Presiden Direktur Lippo Karawaci Ketut Budi Wijaya
Jakarta, b-Oneindonesia — PT Mahkota Sentosa Utama (MSU) selaku pengembang Meikarta mengaku telah mencabut gugatan perdata terhadap 18 konsumen Meikarta senilai Rp56 miliar. Hal tersebut disampaikan Presiden Direktur PT Lippo Cikarang Tbk Ketut Budi Wijaya, selaku pihak yang mengawasi proyek Meikarta.
“Kami sudah cabut (gugatan). Kami memerintahkan MSU untuk mencabut tuntutan tersebut. Tentunya ini sudah kita lakukan di minggu lalu tapi baru efektif hari ini,” ujar Ketut dalam rapat dengar pendapat dengan Komisi VI DPR, Senin (13/2).
Ketut mengklaim MSU telah menyerahkan 4.800 unit hingga 2022 atau sekitar 30 persen dari sekitar 18 ribu unit pemesanan. Penyerahan unit ditargetkan rampung pada 2027.
Pada 2023, penyerahan apartemen ditargetkan mencapai 2.200 unit, 3.000 unit pada 2024, 3.000 ribu unit pada 2025, 3.100 unit pada 2026, dan sisanya 1.997 unit pada 2027.
Ketut juga menjelaskan bahwa pemesanan apartemen Meikarta tidak mencapai 100 ribu unit seperti yang selama ini digemborkan.
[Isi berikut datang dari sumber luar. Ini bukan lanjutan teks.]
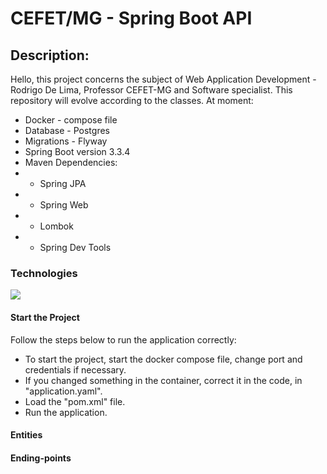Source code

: # CEFET/MG - Spring Boot API
## Description:
Hello, this project concerns the subject of Web Application Development - Rodrigo De Lima, Professor CEFET-MG and Software specialist.
This repository will evolve according to the classes.
At moment:
- Docker - compose file
- Database - Postgres 
- Migrations - Flyway
- Spring Boot version 3.3.4
- Maven Dependencies:
- - Spring JPA
- - Spring Web
- - Lombok
- - Spring Dev Tools

### Technologies
![](https://skillicons.dev/icons?i=aws,vue,java,spring,docker,postgres,&perline=6)

#### Start the Project
Follow the steps below to run the application correctly: 
- To start the project, start the docker compose file, change port and credentials if necessary.
- If you changed something in the container, correct it in the code, in "application.yaml".
- Load the "pom.xml" file.
- Run the application.

#### Entities 

#### Ending-points
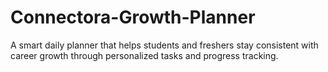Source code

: # Connectora-Growth-Planner
A smart daily planner that helps students and freshers stay consistent with career growth through personalized tasks and progress tracking.
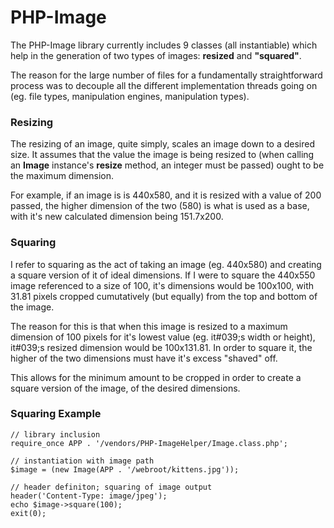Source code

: PHP-Image
===
The PHP-Image library currently includes 9 classes (all instantiable) which help
in the generation of two types of images: **resized** and
**&quot;squared&quot;**.

The reason for the large number of files for a fundamentally straightforward
process was to decouple all the different implementation threads going on (eg.
file types, manipulation engines, manipulation types).

### Resizing
The resizing of an image, quite simply, scales an image down to a desired size.
It assumes that the value the image is being resized to (when calling an
**Image** instance&#039;s **resize** method, an integer must be passed) ought to
be the maximum dimension.

For example, if an image is is 440x580, and it is resized with a value of 200
passed, the higher dimension of the two (580) is what is used as a base, with
it&#039;s new calculated dimension being 151.7x200.

### Squaring
I refer to squaring as the act of taking an image (eg. 440x580) and creating a
square version of it of ideal dimensions. If I were to square the 440x550 image
referenced to a size of 100, it&#039;s dimensions would be 100x100, with
31.81 pixels cropped cumutatively (but equally) from the top and bottom of the
image.

The reason for this is that when this image is resized to a maximum dimension of
100 pixels for it&#039;s lowest value (eg. it#039;s width or height), it#039;s
resized dimension would be 100x131.81. In order to square it, the higher of the
two dimensions must have it&#039;s excess &quot;shaved&quot; off.

This allows for the minimum amount to be cropped in order to create a square
version of the image, of the desired dimensions.

### Squaring Example

    // library inclusion
    require_once APP . '/vendors/PHP-ImageHelper/Image.class.php';
    
    // instantiation with image path
    $image = (new Image(APP . '/webroot/kittens.jpg'));
    
    // header definiton; squaring of image output
    header('Content-Type: image/jpeg');
    echo $image->square(100);
    exit(0);

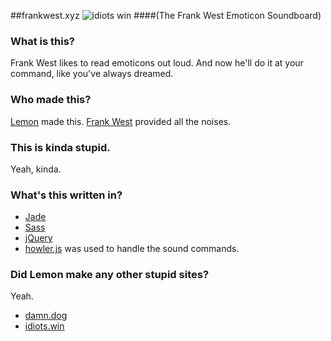 ##frankwest.xyz
![idiots win](http://frankwest.xyz/apple-touch-icon-180x180.png)
####(The Frank West Emoticon Soundboard)

### What is this?
Frank West likes to read emoticons out loud. And now he'll do it at your command, like you've always dreamed.

### Who made this?
[Lemon](https://thefpl.us/meet/lemon) made this. [Frank West](https://thefpl.us/meet/frank-west) provided all the noises.

### This is kinda stupid.
Yeah, kinda.

### What's this written in?
* [Jade](http://jade-lang.com/)
* [Sass](http://sass-lang.com/)
* [jQuery](http://jquery.com/)
* [howler.js](https://github.com/goldfire/howler.js) was used to handle the sound commands.

### Did Lemon make any other stupid sites?
Yeah.
* [damn.dog](http://damn.dog)
* [idiots.win](http://idiots.win)
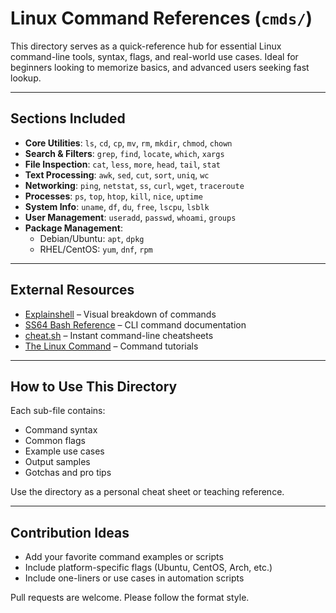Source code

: #  Linux Command References (`cmds/`)

This directory serves as a quick-reference hub for essential Linux command-line tools, syntax, flags, and real-world use cases. Ideal for beginners looking to memorize basics, and advanced users seeking fast lookup.

---

##  Sections Included

- **Core Utilities**: `ls`, `cd`, `cp`, `mv`, `rm`, `mkdir`, `chmod`, `chown`
- **Search & Filters**: `grep`, `find`, `locate`, `which`, `xargs`
- **File Inspection**: `cat`, `less`, `more`, `head`, `tail`, `stat`
- **Text Processing**: `awk`, `sed`, `cut`, `sort`, `uniq`, `wc`
- **Networking**: `ping`, `netstat`, `ss`, `curl`, `wget`, `traceroute`
- **Processes**: `ps`, `top`, `htop`, `kill`, `nice`, `uptime`
- **System Info**: `uname`, `df`, `du`, `free`, `lscpu`, `lsblk`
- **User Management**: `useradd`, `passwd`, `whoami`, `groups`
- **Package Management**:
  - Debian/Ubuntu: `apt`, `dpkg`
  - RHEL/CentOS: `yum`, `dnf`, `rpm`

---

##  External Resources

- [Explainshell](https://explainshell.com/) – Visual breakdown of commands
- [SS64 Bash Reference](https://ss64.com/bash/) – CLI command documentation
- [cheat.sh](https://cheat.sh) – Instant command-line cheatsheets
- [The Linux Command](http://linuxcommand.org/lc3_learning_the_shell.php) – Command tutorials

---

##  How to Use This Directory

Each sub-file contains:
- Command syntax
- Common flags
- Example use cases
- Output samples
- Gotchas and pro tips

Use the directory as a personal cheat sheet or teaching reference.

---

##  Contribution Ideas

- Add your favorite command examples or scripts
- Include platform-specific flags (Ubuntu, CentOS, Arch, etc.)
- Include one-liners or use cases in automation scripts

Pull requests are welcome. Please follow the format style.


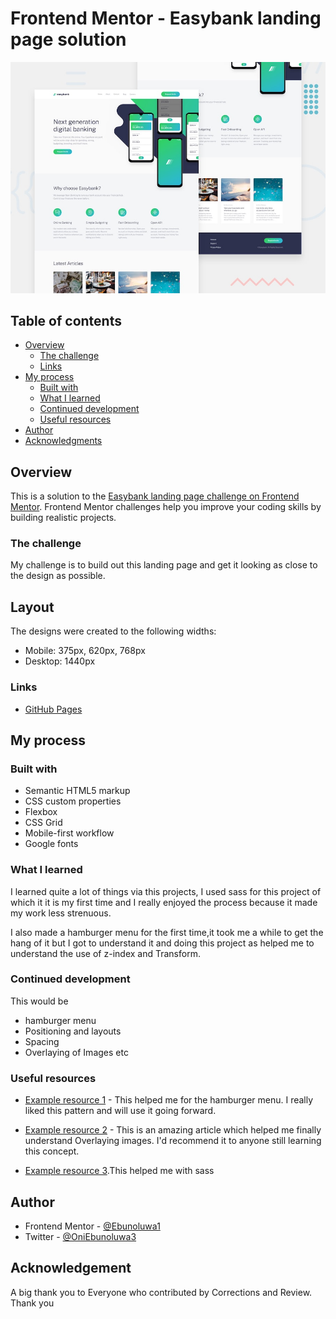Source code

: # Frontend Mentor - Easybank landing page solution


![Design preview for the Easybank landing page coding challenge](./design/desktop-preview.jpg)

## Table of contents

- [Overview](#overview)
  - [The challenge](#the-challenge)
  - [Links](#links)
- [My process](#my-process)
  - [Built with](#built-with)
  - [What I learned](#what-i-learned)
  - [Continued development](#continued-development)
  - [Useful resources](#useful-resources)
- [Author](#author)
- [Acknowledgments](#acknowledgments)



## Overview

This is a solution to the [Easybank landing page challenge on Frontend Mentor](https://www.frontendmentor.io/challenges/easybank-landing-page-WaUhkoDN). Frontend Mentor challenges help you improve your coding skills by building realistic projects. 
### The challenge
 My challenge is to build out this landing page and get it looking as close to the design as possible.
## Layout

The designs were created to the following widths:

- Mobile: 375px, 620px, 768px
- Desktop: 1440px


### Links
- [GitHub Pages](https://ebunoluwa1.github.io/Easy-LandingPage/)

## My process

### Built with

- Semantic HTML5 markup
- CSS custom properties
- Flexbox
- CSS Grid
- Mobile-first workflow
- Google fonts


### What I learned
 I learned quite a lot of things via this projects, 
  I used sass for this project of which it it is my first time and I really enjoyed the process because it made my work less strenuous.

I also made a hamburger menu for the first time,it took me a while to get the hang of it but I got to understand it and doing this project as helped me to understand the use of z-index and Transform.


### Continued development
This would be
- hamburger menu
- Positioning and layouts
- Spacing
-  Overlaying of Images etc

### Useful resources

- [Example resource 1](https://alvarotrigo.com/blog/hamburger-menu-css/) - This helped me for the hamburger menu. I really liked this pattern and will use it going forward.
- [Example resource 2](http://www.corelangs.com/css/box/ontop.html#:~:text=The%20following%20HTML%2DCSS%20code,left%20of%20the%20first%20image) - This is an amazing article which helped me finally understand Overlaying images. I'd recommend it to anyone still learning this concept.

- [Example resource 3](https://sass-lang.com/implementation).This helped me with sass

## Author

- Frontend Mentor - [@Ebunoluwa1](https://www.frontendmentor.io/profile/Ebunoluwa1)
- Twitter - [@OniEbunoluwa3](https://www.twitter.com/yourusername)

## Acknowledgement
 A big thank you to Everyone who contributed by Corrections and Review. Thank you


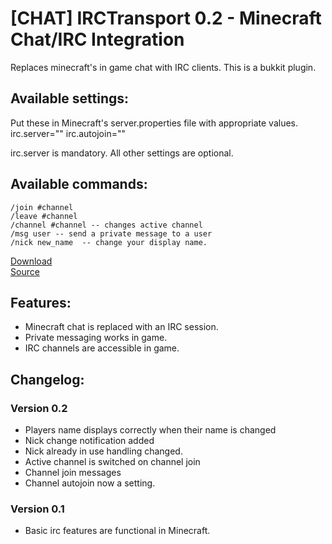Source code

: [CHAT] IRCTransport 0.2 - Minecraft Chat/IRC Integration
=============================================================

Replaces minecraft's in game chat with IRC clients.
This is a bukkit plugin.  

Available settings:
------------------
Put these in Minecraft's server.properties file with appropriate values.
    irc.server=""
    irc.autojoin=""

irc.server is mandatory.  All other settings are optional.

Available commands:
-------------------
    /join #channel
    /leave #channel
    /channel #channel -- changes active channel
    /msg user -- send a private message to a user
    /nick new_name  -- change your display name.

[Download](https://github.com/downloads/hef/IRCTransport/IRCTransport-v0.2.jar)  
[Source](https://github.com/hef/IRCTransport)

Features:
---------
  * Minecraft chat is replaced with an IRC session.
  * Private messaging works in game.
  * IRC channels are accessible in game.

Changelog:
----------
### Version 0.2
  * Players name displays correctly when their name is changed
  * Nick change notification added
  * Nick already in use handling changed.
  * Active channel is switched on channel join
  * Channel join messages
  * Channel autojoin now a setting.

### Version 0.1
  * Basic irc features are functional in Minecraft.
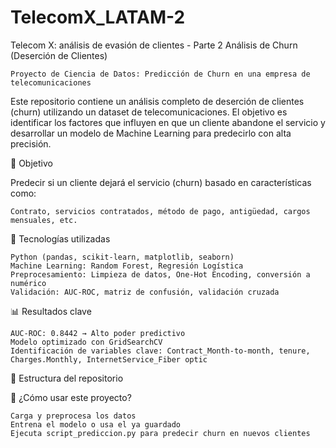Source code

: # TelecomX_LATAM-2
Telecom X: análisis de evasión de clientes - Parte 2
Análisis de Churn (Deserción de Clientes) 

    Proyecto de Ciencia de Datos: Predicción de Churn en una empresa de telecomunicaciones 
     

Este repositorio contiene un análisis completo de deserción de clientes (churn) utilizando un dataset de telecomunicaciones. El objetivo es identificar los factores que influyen en que un cliente abandone el servicio y desarrollar un modelo de Machine Learning para predecirlo con alta precisión. 
 
🎯 Objetivo 

Predecir si un cliente dejará el servicio (churn) basado en características como: 

    Contrato, servicios contratados, método de pago, antigüedad, cargos mensuales, etc.
 
🧰 Tecnologías utilizadas 

    Python (pandas, scikit-learn, matplotlib, seaborn)
    Machine Learning: Random Forest, Regresión Logística
    Preprocesamiento: Limpieza de datos, One-Hot Encoding, conversión a numérico
    Validación: AUC-ROC, matriz de confusión, validación cruzada
 
📊 Resultados clave 

    AUC-ROC: 0.8442 → Alto poder predictivo
    Modelo optimizado con GridSearchCV
    Identificación de variables clave: Contract_Month-to-month, tenure, Charges.Monthly, InternetService_Fiber optic
 
📁 Estructura del repositorio 


🚀 ¿Cómo usar este proyecto? 

    Carga y preprocesa los datos
    Entrena el modelo o usa el ya guardado
    Ejecuta script_prediccion.py para predecir churn en nuevos clientes
     

 

     
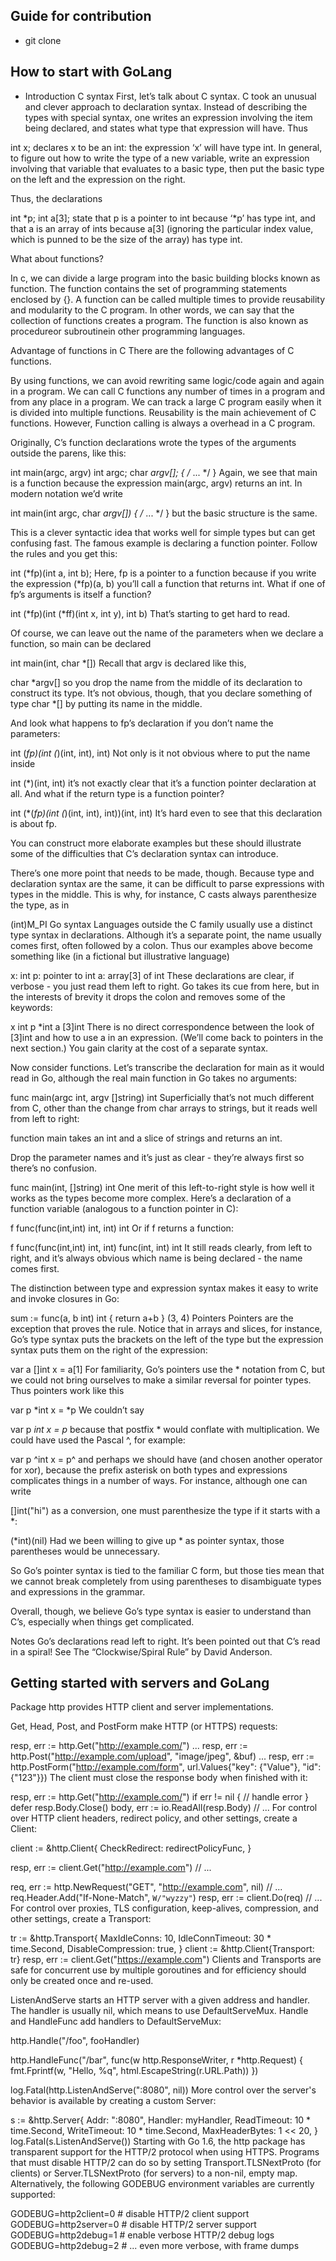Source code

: ## Guide for contribution
- git clone


## How to start with GoLang
- Introduction
C syntax
First, let’s talk about C syntax. C took an unusual and clever approach to declaration syntax. Instead of describing the types with special syntax, one writes an expression involving the item being declared, and states what type that expression will have. Thus

int x;
declares x to be an int: the expression ‘x’ will have type int. In general, to figure out how to write the type of a new variable, write an expression involving that variable that evaluates to a basic type, then put the basic type on the left and the expression on the right.

Thus, the declarations

int *p;
int a[3];
state that p is a pointer to int because ‘*p’ has type int, and that a is an array of ints because a[3] (ignoring the particular index value, which is punned to be the size of the array) has type int.

What about functions?

In c, we can divide a large program into the basic building blocks known as function. The function contains the set of programming statements enclosed by {}. A function can be called multiple times to provide reusability and modularity to the C program. In other words, we can say that the collection of functions creates a program. The function is also known as procedureor subroutinein other programming languages.

Advantage of functions in C
There are the following advantages of C functions.

By using functions, we can avoid rewriting same logic/code again and again in a program.
We can call C functions any number of times in a program and from any place in a program.
We can track a large C program easily when it is divided into multiple functions.
Reusability is the main achievement of C functions.
However, Function calling is always a overhead in a C program.

Originally, C’s function declarations wrote the types of the arguments outside the parens, like this:

int main(argc, argv)
    int argc;
    char *argv[];
{ /* ... */ }
Again, we see that main is a function because the expression main(argc, argv) returns an int. In modern notation we’d write

int main(int argc, char *argv[]) { /* ... */ }
but the basic structure is the same.

This is a clever syntactic idea that works well for simple types but can get confusing fast. The famous example is declaring a function pointer. Follow the rules and you get this:

int (*fp)(int a, int b);
Here, fp is a pointer to a function because if you write the expression (*fp)(a, b) you’ll call a function that returns int. What if one of fp’s arguments is itself a function?

int (*fp)(int (*ff)(int x, int y), int b)
That’s starting to get hard to read.

Of course, we can leave out the name of the parameters when we declare a function, so main can be declared

int main(int, char *[])
Recall that argv is declared like this,

char *argv[]
so you drop the name from the middle of its declaration to construct its type. It’s not obvious, though, that you declare something of type char *[] by putting its name in the middle.

And look what happens to fp’s declaration if you don’t name the parameters:

int (*fp)(int (*)(int, int), int)
Not only is it not obvious where to put the name inside

int (*)(int, int)
it’s not exactly clear that it’s a function pointer declaration at all. And what if the return type is a function pointer?

int (*(*fp)(int (*)(int, int), int))(int, int)
It’s hard even to see that this declaration is about fp.

You can construct more elaborate examples but these should illustrate some of the difficulties that C’s declaration syntax can introduce.

There’s one more point that needs to be made, though. Because type and declaration syntax are the same, it can be difficult to parse expressions with types in the middle. This is why, for instance, C casts always parenthesize the type, as in

(int)M_PI
Go syntax
Languages outside the C family usually use a distinct type syntax in declarations. Although it’s a separate point, the name usually comes first, often followed by a colon. Thus our examples above become something like (in a fictional but illustrative language)

x: int
p: pointer to int
a: array[3] of int
These declarations are clear, if verbose - you just read them left to right. Go takes its cue from here, but in the interests of brevity it drops the colon and removes some of the keywords:

x int
p *int
a [3]int
There is no direct correspondence between the look of [3]int and how to use a in an expression. (We’ll come back to pointers in the next section.) You gain clarity at the cost of a separate syntax.

Now consider functions. Let’s transcribe the declaration for main as it would read in Go, although the real main function in Go takes no arguments:

func main(argc int, argv []string) int
Superficially that’s not much different from C, other than the change from char arrays to strings, but it reads well from left to right:

function main takes an int and a slice of strings and returns an int.

Drop the parameter names and it’s just as clear - they’re always first so there’s no confusion.

func main(int, []string) int
One merit of this left-to-right style is how well it works as the types become more complex. Here’s a declaration of a function variable (analogous to a function pointer in C):

f func(func(int,int) int, int) int
Or if f returns a function:

f func(func(int,int) int, int) func(int, int) int
It still reads clearly, from left to right, and it’s always obvious which name is being declared - the name comes first.

The distinction between type and expression syntax makes it easy to write and invoke closures in Go:

sum := func(a, b int) int { return a+b } (3, 4)
Pointers
Pointers are the exception that proves the rule. Notice that in arrays and slices, for instance, Go’s type syntax puts the brackets on the left of the type but the expression syntax puts them on the right of the expression:

var a []int
x = a[1]
For familiarity, Go’s pointers use the * notation from C, but we could not bring ourselves to make a similar reversal for pointer types. Thus pointers work like this

var p *int
x = *p
We couldn’t say

var p *int
x = p*
because that postfix * would conflate with multiplication. We could have used the Pascal ^, for example:

var p ^int
x = p^
and perhaps we should have (and chosen another operator for xor), because the prefix asterisk on both types and expressions complicates things in a number of ways. For instance, although one can write

[]int("hi")
as a conversion, one must parenthesize the type if it starts with a *:

(*int)(nil)
Had we been willing to give up * as pointer syntax, those parentheses would be unnecessary.

So Go’s pointer syntax is tied to the familiar C form, but those ties mean that we cannot break completely from using parentheses to disambiguate types and expressions in the grammar.

Overall, though, we believe Go’s type syntax is easier to understand than C’s, especially when things get complicated.

Notes
Go’s declarations read left to right. It’s been pointed out that C’s read in a spiral! See The “Clockwise/Spiral Rule” by David Anderson.


## Getting started with servers and GoLang
Package http provides HTTP client and server implementations.

Get, Head, Post, and PostForm make HTTP (or HTTPS) requests:

resp, err := http.Get("http://example.com/")
...
resp, err := http.Post("http://example.com/upload", "image/jpeg", &buf)
...
resp, err := http.PostForm("http://example.com/form",
	url.Values{"key": {"Value"}, "id": {"123"}})
The client must close the response body when finished with it:

resp, err := http.Get("http://example.com/")
if err != nil {
	// handle error
}
defer resp.Body.Close()
body, err := io.ReadAll(resp.Body)
// ...
For control over HTTP client headers, redirect policy, and other settings, create a Client:

client := &http.Client{
	CheckRedirect: redirectPolicyFunc,
}

resp, err := client.Get("http://example.com")
// ...

req, err := http.NewRequest("GET", "http://example.com", nil)
// ...
req.Header.Add("If-None-Match", `W/"wyzzy"`)
resp, err := client.Do(req)
// ...
For control over proxies, TLS configuration, keep-alives, compression, and other settings, create a Transport:

tr := &http.Transport{
	MaxIdleConns:       10,
	IdleConnTimeout:    30 * time.Second,
	DisableCompression: true,
}
client := &http.Client{Transport: tr}
resp, err := client.Get("https://example.com")
Clients and Transports are safe for concurrent use by multiple goroutines and for efficiency should only be created once and re-used.

ListenAndServe starts an HTTP server with a given address and handler. The handler is usually nil, which means to use DefaultServeMux. Handle and HandleFunc add handlers to DefaultServeMux:

http.Handle("/foo", fooHandler)

http.HandleFunc("/bar", func(w http.ResponseWriter, r *http.Request) {
	fmt.Fprintf(w, "Hello, %q", html.EscapeString(r.URL.Path))
})

log.Fatal(http.ListenAndServe(":8080", nil))
More control over the server's behavior is available by creating a custom Server:

s := &http.Server{
	Addr:           ":8080",
	Handler:        myHandler,
	ReadTimeout:    10 * time.Second,
	WriteTimeout:   10 * time.Second,
	MaxHeaderBytes: 1 << 20,
}
log.Fatal(s.ListenAndServe())
Starting with Go 1.6, the http package has transparent support for the HTTP/2 protocol when using HTTPS. Programs that must disable HTTP/2 can do so by setting Transport.TLSNextProto (for clients) or Server.TLSNextProto (for servers) to a non-nil, empty map. Alternatively, the following GODEBUG environment variables are currently supported:

GODEBUG=http2client=0  # disable HTTP/2 client support
GODEBUG=http2server=0  # disable HTTP/2 server support
GODEBUG=http2debug=1   # enable verbose HTTP/2 debug logs
GODEBUG=http2debug=2   # ... even more verbose, with frame dumps
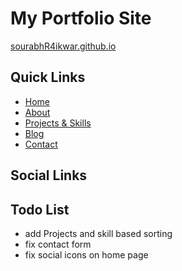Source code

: # My Portfolio Site

[sourabhR4ikwar.github.io](https://sourabhR4ikwar.github.io)

## Quick Links
* [Home]()
* [About]()
* [Projects & Skills]()
* [Blog]()
* [Contact]()

## Social Links


## Todo List
* add Projects and skill based sorting
* fix contact form
* fix social icons on home page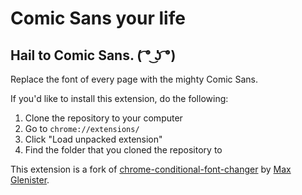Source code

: # Comic Sans your life

## Hail to Comic Sans. ( ͡° ͜ʖ ͡°)

Replace the font of every page with the mighty Comic Sans.

If you'd like to install this extension, do the following:

1. Clone the repository to your computer
2. Go to `chrome://extensions/`
3. Click "Load unpacked extension"
4. Find the folder that you cloned the repository to

This extension is a fork of [chrome-conditional-font-changer](https://github.com/omgmog/chrome-conditional-font-changer) by [Max Glenister](https://github.com/omgmog).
Ia menjelaskan proyek Meikarta awalnya dipegang oleh konsorsium.
Saat itu, kata Ketut, konsorsium merekrut agen-agen properti yang ternyata melipatgandakan jumlah pemesanan demi mendapatkan komisi.
Namun, konsorsium itu disebut meninggalkan proyek Meikarta 2018. Pihak MSU dan Lippo kemudian melakukan audit terhadap pemesanan.
“Kami audit satu-satu ternyata kesimpulannya adalah pesanan yang benar-benar terjadi atau ada orang yang membeli yaitu 18 ribu,” kata Ketut.
Sebelumnya, PT MSU menggugat belasan pembeli apartemen Meikarta secara perdata ke Pengadilan Negeri Jakarta Barat. Perkumpulan Komunitas Peduli Konsumen Meikarta (PKPKM) membeberkan semua konsumen apartemen yang protes dan menuntut haknya sebagai pembeli, dijadikan tergugat oleh PT MSU.
Ketua PKPKM Meikarta Aep Mulyana menuturkan ada 18 orang digugat perdata senilai Rp56 miliar.
“Coba bayangkan, yang orasi saja dijadikan tergugat. Kenapa ada tanda kali (silang) di sini (mulut konsumen Meikarta)? Karena ini adalah bukti kami nggak boleh ngomong, dibungkam sama sekali, padahal itu hak kami,” kata Aep.